Вы заметили, что Эта перестала на своем канале писать? Кто не заметил, то я вам говорю — она перестала писать. Сегодня уже четвертый день, как она ничего не пишет.
А почему?
А потому что она в политику ударилась. Она теперь кажный день митинги митингует и письма матюкальные пишет разным органам. Не спрашивайте, каким органам. Я только слышу, как Эти на кухне совещаются и про органы говорят.
На её месте я бы только в один орган письма с матюками писала — в мозг. Это тоже орган, хоть и незаметный. У Этой точно незаметный. Но я бы всё равно ему письма писала, потому что он у Этой совсем позабыт-позаброшен… аж плакать хочется, насколько всё запущено…
К компьютеру Эта меня не подпускает. Я ей говорю — «дай, говорю, я вместо тебя напишу! Лапы чешутся!» А она мне — «не дам, опять про меня будешь людям враки врать».
Интересно, когда это я враки врала? У меня всегда чистая правда!
Сейчас она вся в политике. У нас во дворе сносят старые бараки и Эта вся испереживалась, чтобы их правильно сносили. Общается с соседями, языком молотит, что всё плохо и мы все умрём.
Их таких неравнодушных в нашем доме стопиццот двуногих и несколько собак. Письма пишут, журналистов приглашают, в телевизоре ругаются и в газетах фотографируются радостно на фоне бараков. Вместе с собаками.
Впрочем, мне даже на лапу, что Эта во двор помчалась митинговать. Пока она там языком чешет, я Кубкой компьютер включила и села писать по быстрому.
Сама-то я компьютерный аппарат включить не могу, у меня сил не хватает. А Кубкой очень даже легко можно его включить.
— Эй, тунеядец, иди-ка сюда, — надо ему сказать.
Он, конечно, начнёт спрашивать:
— Зачем?
А сам лодырем лежит на диване и даже голову не повернёт.
— А вот тут у меня что-то есть.
— Что?
— А вот иди, покажу.
Любопытство побеждает. Он каждый раз думает, что я ему полкило мячей из кармана выну.
— Вот тут, смотри, — и тычу в кнопку компьютера, — Смотри-смотри! Надо близко смотреть! Нюхай кнопку!
И тут главное, не прозевать. Только он сунется носом в кнопку, надо его по ушам лапой — хрясь. Компьютер и включится.
То, что Кубка каждый раз обижается, что я его обманула, ерунда. Он обижается полминуты, а потом опять верит, что там что-то есть. Им можно любые кнопки включать.
Ну, собственно, вот я и пишу. Потому что Этой некогда.

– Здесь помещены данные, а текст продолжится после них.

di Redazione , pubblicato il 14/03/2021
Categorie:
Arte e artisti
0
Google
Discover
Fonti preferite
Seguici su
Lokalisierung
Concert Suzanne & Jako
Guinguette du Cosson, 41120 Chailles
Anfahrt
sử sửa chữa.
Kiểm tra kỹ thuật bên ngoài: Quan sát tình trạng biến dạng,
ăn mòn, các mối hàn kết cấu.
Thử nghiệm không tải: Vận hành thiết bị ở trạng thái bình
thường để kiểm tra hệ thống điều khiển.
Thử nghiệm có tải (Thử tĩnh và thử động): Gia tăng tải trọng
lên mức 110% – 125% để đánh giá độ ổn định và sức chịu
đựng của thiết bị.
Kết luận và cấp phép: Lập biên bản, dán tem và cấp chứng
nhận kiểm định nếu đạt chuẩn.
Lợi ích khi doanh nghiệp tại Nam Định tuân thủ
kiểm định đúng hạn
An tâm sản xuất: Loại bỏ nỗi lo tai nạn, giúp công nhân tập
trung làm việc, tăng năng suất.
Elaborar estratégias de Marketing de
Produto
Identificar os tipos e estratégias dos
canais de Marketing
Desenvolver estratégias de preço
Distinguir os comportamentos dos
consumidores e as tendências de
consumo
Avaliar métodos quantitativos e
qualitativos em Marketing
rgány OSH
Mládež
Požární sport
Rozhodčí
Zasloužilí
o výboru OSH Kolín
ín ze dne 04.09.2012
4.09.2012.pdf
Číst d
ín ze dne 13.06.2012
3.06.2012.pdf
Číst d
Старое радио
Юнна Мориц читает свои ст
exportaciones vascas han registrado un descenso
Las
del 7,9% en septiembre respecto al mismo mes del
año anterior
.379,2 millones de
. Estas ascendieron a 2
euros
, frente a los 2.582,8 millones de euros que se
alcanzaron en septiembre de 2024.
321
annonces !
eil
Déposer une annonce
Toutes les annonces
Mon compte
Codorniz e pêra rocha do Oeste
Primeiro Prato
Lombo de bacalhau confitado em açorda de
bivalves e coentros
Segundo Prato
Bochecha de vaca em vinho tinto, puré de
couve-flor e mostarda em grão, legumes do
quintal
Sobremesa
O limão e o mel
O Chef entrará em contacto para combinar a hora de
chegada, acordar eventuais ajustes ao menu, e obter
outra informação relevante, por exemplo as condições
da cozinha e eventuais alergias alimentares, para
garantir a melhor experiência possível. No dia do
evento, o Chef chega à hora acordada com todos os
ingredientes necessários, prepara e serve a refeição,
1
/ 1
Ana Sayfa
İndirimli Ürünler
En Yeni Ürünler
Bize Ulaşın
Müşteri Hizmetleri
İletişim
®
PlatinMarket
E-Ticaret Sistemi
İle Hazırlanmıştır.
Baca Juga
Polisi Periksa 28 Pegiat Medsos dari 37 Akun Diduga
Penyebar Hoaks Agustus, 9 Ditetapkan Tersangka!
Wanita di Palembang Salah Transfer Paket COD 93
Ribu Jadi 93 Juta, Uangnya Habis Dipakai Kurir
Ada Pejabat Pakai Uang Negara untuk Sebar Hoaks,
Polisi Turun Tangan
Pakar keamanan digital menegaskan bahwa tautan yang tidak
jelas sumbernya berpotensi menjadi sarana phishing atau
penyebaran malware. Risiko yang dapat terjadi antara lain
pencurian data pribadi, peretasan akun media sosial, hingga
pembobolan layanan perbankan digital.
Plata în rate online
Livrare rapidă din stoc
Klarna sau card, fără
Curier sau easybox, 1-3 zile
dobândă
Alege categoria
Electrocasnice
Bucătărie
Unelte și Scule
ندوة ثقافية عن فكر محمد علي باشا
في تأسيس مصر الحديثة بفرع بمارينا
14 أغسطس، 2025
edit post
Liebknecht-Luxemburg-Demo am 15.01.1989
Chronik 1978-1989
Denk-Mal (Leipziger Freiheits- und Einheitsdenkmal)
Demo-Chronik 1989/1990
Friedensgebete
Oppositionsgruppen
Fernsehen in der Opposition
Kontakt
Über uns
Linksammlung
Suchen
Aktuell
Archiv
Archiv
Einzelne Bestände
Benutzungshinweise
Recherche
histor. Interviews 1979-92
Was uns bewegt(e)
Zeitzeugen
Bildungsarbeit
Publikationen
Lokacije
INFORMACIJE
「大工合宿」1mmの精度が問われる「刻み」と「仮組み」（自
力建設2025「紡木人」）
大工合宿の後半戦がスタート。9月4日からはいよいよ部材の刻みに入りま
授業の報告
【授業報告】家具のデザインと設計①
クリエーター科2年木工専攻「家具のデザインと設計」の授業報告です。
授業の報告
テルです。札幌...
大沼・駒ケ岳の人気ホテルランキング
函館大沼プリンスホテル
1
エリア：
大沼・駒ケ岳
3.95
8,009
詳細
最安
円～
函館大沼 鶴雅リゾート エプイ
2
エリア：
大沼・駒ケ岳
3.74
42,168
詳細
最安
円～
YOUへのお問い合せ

Ей даже водички мне налить некогда. Собакам наливает, а я хожу вся сухая. Приходится из крана хлебать, как бомжу какому.
Ещё взяла моду три раза в неделю с утра пораньше куда-то пропадать.
— У тебя, что ли, другая кошка появилась? — спрашиваю её, — Или это кот? Признавайся, я не ревнивая.
Но она мне ничего не говорит, а просто исчезает из дома в семь утра, и даже без собак. Лялька сильно переживает такое предательство со стороны своей «богини».
— Лялька, — говорю, — Ты это брось. Двуногие вообще неверные, они по природе такие. Я вот сначала у них одна была, тоже думала — это на всю жизнь. А потом они Кубку притащили. Кубка тоже думал, что кроме нас у Этих никого не будет. Ошибся. Они нам тебя родили.
А Ляльку только одно беспокоит.
— Мама же нас не бросит?
Кубка же на диване познал дзен и на её отлучки вообще не реагирует. Мне это стало подозрительно.
— Ты, блондин, — говорю, — Признавайся, куда Эта по утрам ходит?
— Куда надо ходит, — дерзит он мне, — Я обещал никому не говорить.
Так и не сказал, как я его не стращала отлучением от дивана.
Вот такие у нас дела. Очень подозрительные дела. Буду держать вас в курсе. Ваша Маняха, которая писательница и блохер.
На фото я выковыриваю воду из крана.